- What the exercise asks
Copy out part of the material below word for word, starting at the line that contains "right shoulder: (37, 89, -7)" and stopping after the line that contains "right knee: (216, 235, 7)".

- Information provided
-*-*-

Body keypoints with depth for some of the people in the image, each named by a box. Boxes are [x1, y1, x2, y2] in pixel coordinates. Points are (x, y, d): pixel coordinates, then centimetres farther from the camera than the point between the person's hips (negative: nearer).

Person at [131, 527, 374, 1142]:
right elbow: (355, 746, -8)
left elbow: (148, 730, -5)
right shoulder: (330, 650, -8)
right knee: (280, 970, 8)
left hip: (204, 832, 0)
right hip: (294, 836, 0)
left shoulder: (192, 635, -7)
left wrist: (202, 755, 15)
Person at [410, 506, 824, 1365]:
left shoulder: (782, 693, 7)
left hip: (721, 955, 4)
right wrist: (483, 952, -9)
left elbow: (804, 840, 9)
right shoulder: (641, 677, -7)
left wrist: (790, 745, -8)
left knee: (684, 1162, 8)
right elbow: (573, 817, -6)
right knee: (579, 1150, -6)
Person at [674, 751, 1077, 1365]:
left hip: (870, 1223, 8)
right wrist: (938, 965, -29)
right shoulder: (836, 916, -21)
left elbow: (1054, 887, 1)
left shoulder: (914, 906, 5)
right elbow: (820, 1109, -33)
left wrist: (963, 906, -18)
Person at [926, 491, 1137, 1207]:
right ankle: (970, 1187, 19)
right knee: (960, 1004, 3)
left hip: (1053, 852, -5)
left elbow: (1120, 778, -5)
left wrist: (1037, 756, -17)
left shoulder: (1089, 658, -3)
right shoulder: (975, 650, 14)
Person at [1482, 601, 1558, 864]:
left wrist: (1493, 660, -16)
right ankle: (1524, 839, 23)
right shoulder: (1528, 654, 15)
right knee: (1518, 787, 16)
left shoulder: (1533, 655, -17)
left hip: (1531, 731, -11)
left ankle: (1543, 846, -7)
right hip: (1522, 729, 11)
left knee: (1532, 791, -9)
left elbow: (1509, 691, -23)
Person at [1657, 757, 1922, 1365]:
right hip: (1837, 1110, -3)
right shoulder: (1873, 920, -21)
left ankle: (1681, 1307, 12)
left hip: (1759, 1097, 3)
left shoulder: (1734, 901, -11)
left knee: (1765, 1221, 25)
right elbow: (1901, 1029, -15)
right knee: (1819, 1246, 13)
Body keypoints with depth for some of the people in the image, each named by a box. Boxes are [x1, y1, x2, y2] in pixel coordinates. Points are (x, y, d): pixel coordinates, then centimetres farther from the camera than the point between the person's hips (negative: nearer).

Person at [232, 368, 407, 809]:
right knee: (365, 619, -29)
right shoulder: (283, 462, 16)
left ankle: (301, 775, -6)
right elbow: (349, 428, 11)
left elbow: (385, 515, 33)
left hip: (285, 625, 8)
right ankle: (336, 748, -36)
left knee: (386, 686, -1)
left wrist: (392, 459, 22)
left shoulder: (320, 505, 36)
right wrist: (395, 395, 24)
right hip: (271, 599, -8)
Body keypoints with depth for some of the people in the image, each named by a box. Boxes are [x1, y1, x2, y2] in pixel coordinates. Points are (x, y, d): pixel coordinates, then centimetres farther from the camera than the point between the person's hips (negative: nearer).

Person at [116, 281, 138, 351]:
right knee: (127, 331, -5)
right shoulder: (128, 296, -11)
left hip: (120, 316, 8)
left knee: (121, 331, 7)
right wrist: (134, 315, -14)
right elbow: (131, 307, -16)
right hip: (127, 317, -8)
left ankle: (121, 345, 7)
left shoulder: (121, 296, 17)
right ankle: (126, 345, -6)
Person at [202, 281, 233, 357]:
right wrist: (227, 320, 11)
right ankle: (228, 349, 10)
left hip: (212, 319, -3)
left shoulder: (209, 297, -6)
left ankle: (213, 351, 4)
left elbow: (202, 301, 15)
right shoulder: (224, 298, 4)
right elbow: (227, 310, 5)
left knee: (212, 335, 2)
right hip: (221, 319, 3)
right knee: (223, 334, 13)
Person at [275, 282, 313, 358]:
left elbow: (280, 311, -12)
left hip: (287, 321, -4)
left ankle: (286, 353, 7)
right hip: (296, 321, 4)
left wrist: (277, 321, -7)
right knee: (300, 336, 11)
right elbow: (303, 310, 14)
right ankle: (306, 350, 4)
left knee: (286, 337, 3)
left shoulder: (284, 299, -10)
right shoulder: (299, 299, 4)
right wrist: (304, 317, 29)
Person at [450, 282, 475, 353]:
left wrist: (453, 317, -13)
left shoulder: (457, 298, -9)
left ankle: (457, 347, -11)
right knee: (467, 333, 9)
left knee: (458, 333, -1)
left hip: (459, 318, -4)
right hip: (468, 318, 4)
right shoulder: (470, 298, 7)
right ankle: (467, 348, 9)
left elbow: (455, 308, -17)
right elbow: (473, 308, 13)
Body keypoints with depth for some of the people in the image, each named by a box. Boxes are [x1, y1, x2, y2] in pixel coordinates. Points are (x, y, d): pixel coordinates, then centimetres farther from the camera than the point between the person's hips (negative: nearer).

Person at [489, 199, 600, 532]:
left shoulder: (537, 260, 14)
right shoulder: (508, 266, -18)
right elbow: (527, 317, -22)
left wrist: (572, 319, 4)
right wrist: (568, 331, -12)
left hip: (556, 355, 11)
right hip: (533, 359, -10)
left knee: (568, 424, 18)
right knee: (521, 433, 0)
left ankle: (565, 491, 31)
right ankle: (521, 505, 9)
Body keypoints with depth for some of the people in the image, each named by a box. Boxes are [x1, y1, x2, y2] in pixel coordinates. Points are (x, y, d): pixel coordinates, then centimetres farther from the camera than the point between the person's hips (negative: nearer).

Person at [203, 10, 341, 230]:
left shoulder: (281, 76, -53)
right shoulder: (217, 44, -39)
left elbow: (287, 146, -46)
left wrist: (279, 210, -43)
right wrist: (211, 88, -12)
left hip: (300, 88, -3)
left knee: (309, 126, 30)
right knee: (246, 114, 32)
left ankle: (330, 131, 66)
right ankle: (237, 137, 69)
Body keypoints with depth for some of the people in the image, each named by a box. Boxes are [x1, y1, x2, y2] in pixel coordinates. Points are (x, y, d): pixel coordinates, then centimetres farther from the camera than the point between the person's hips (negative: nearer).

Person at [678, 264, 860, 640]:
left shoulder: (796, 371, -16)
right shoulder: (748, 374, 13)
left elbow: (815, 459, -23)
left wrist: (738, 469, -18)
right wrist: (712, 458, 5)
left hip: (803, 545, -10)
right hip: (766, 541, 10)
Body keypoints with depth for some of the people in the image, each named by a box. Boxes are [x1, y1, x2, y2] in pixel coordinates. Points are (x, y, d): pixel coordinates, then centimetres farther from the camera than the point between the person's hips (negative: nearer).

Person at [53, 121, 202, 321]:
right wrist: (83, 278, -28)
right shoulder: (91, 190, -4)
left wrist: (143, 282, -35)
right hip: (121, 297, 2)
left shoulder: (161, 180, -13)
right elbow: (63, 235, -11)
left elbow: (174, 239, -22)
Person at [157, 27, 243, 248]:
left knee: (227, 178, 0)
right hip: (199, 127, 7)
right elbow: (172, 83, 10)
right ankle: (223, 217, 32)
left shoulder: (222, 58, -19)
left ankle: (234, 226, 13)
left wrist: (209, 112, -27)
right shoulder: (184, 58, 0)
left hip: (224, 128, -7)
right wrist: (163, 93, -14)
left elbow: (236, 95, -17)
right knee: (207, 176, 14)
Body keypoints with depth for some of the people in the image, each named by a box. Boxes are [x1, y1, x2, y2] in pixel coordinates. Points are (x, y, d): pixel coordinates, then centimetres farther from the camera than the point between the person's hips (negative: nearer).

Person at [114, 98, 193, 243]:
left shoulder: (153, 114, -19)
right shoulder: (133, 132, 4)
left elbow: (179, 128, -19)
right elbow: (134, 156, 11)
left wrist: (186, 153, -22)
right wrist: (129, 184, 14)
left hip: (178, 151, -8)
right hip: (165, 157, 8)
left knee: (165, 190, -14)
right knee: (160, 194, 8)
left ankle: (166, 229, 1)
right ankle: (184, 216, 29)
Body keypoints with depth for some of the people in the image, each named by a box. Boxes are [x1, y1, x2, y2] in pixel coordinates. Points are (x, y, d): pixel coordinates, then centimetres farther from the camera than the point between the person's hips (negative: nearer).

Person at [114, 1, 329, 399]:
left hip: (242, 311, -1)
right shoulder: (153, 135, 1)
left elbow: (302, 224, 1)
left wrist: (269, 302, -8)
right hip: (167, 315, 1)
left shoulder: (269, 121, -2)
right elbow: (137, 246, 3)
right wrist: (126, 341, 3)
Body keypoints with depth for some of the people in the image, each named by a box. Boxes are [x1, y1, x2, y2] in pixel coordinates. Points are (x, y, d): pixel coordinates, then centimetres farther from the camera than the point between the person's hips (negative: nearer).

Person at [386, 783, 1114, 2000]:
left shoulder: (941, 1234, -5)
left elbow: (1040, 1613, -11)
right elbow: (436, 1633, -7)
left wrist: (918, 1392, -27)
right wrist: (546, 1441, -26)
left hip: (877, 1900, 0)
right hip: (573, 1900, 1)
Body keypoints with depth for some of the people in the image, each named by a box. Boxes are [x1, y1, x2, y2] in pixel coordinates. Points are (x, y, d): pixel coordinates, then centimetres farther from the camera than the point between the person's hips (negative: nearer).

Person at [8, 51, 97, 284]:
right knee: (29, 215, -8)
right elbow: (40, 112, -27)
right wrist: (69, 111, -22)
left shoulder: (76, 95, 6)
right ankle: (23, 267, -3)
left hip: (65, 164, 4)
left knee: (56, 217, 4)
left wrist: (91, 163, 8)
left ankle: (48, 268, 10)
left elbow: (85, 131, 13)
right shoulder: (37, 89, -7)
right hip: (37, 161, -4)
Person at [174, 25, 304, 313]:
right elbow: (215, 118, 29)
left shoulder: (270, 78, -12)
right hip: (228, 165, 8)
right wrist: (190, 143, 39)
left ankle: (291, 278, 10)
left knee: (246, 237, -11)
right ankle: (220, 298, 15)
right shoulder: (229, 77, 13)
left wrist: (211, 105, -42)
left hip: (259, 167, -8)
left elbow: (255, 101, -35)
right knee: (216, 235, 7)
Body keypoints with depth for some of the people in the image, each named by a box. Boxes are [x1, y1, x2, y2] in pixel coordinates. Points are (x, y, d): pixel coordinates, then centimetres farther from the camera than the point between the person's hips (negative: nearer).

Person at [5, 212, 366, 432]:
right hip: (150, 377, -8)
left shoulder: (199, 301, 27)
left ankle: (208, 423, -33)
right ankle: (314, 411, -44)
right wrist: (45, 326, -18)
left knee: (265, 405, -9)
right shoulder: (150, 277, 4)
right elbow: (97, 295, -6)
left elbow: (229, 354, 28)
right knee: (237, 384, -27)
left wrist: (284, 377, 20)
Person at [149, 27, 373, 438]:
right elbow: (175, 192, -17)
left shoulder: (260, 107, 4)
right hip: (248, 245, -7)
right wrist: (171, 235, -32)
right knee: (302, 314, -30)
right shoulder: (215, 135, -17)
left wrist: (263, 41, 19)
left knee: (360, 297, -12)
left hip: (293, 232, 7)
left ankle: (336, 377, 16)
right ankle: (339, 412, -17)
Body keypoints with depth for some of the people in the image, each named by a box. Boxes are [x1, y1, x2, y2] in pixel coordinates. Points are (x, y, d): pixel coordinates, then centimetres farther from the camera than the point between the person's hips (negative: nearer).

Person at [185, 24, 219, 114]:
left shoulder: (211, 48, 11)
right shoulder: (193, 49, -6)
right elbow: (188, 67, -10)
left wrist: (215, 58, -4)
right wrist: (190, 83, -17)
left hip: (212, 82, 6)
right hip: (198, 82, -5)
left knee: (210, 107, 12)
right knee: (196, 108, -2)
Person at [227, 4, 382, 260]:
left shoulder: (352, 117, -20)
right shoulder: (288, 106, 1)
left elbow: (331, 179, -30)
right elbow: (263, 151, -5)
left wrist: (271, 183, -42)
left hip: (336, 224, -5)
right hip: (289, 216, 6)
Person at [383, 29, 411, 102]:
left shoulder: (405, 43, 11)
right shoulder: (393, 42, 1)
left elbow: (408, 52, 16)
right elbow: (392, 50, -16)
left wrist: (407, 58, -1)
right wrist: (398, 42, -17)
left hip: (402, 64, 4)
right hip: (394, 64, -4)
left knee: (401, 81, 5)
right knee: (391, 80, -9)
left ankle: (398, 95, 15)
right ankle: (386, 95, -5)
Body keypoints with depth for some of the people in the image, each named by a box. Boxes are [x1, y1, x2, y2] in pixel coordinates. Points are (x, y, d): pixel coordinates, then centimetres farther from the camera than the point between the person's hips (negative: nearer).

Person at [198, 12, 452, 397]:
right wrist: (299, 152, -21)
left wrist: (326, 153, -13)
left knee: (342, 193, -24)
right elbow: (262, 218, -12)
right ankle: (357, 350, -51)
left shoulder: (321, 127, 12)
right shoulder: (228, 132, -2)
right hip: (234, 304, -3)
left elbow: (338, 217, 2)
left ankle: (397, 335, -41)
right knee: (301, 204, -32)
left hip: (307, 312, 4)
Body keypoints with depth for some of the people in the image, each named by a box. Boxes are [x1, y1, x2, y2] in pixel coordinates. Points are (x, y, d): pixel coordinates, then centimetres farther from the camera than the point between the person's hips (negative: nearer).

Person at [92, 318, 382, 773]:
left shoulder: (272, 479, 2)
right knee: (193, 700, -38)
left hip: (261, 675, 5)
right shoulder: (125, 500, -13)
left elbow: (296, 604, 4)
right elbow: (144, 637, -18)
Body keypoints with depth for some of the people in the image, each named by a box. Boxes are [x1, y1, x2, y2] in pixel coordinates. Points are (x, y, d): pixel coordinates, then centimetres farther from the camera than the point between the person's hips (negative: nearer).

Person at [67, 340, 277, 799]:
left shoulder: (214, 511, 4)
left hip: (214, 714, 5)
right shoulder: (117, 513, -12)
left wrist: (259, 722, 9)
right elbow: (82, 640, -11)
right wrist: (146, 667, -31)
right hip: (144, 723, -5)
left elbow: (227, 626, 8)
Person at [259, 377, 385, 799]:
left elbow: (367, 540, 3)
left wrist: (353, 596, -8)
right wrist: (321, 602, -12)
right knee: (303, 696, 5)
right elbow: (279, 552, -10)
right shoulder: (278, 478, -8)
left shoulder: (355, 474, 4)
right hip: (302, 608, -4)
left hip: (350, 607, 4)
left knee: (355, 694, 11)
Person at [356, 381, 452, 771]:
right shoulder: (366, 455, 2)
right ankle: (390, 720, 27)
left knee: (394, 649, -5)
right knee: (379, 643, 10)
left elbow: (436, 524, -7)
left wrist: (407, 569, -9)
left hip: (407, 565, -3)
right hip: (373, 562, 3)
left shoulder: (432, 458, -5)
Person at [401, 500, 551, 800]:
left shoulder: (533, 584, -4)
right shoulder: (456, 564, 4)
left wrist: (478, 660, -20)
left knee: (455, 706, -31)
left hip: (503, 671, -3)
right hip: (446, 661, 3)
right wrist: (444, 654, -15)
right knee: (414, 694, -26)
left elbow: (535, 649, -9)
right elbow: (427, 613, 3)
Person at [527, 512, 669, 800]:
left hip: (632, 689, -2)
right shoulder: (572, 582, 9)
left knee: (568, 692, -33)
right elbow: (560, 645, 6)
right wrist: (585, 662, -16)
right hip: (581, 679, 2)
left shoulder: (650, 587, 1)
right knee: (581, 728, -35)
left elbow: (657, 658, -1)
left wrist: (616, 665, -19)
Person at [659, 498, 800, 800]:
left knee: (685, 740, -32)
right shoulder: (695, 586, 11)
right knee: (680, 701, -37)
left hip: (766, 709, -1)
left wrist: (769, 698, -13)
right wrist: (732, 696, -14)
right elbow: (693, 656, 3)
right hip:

-*-*-

- Task solution
right shoulder: (37, 89, -7)
right hip: (37, 161, -4)
Person at [174, 25, 304, 313]:
right elbow: (215, 118, 29)
left shoulder: (270, 78, -12)
right hip: (228, 165, 8)
right wrist: (190, 143, 39)
left ankle: (291, 278, 10)
left knee: (246, 237, -11)
right ankle: (220, 298, 15)
right shoulder: (229, 77, 13)
left wrist: (211, 105, -42)
left hip: (259, 167, -8)
left elbow: (255, 101, -35)
right knee: (216, 235, 7)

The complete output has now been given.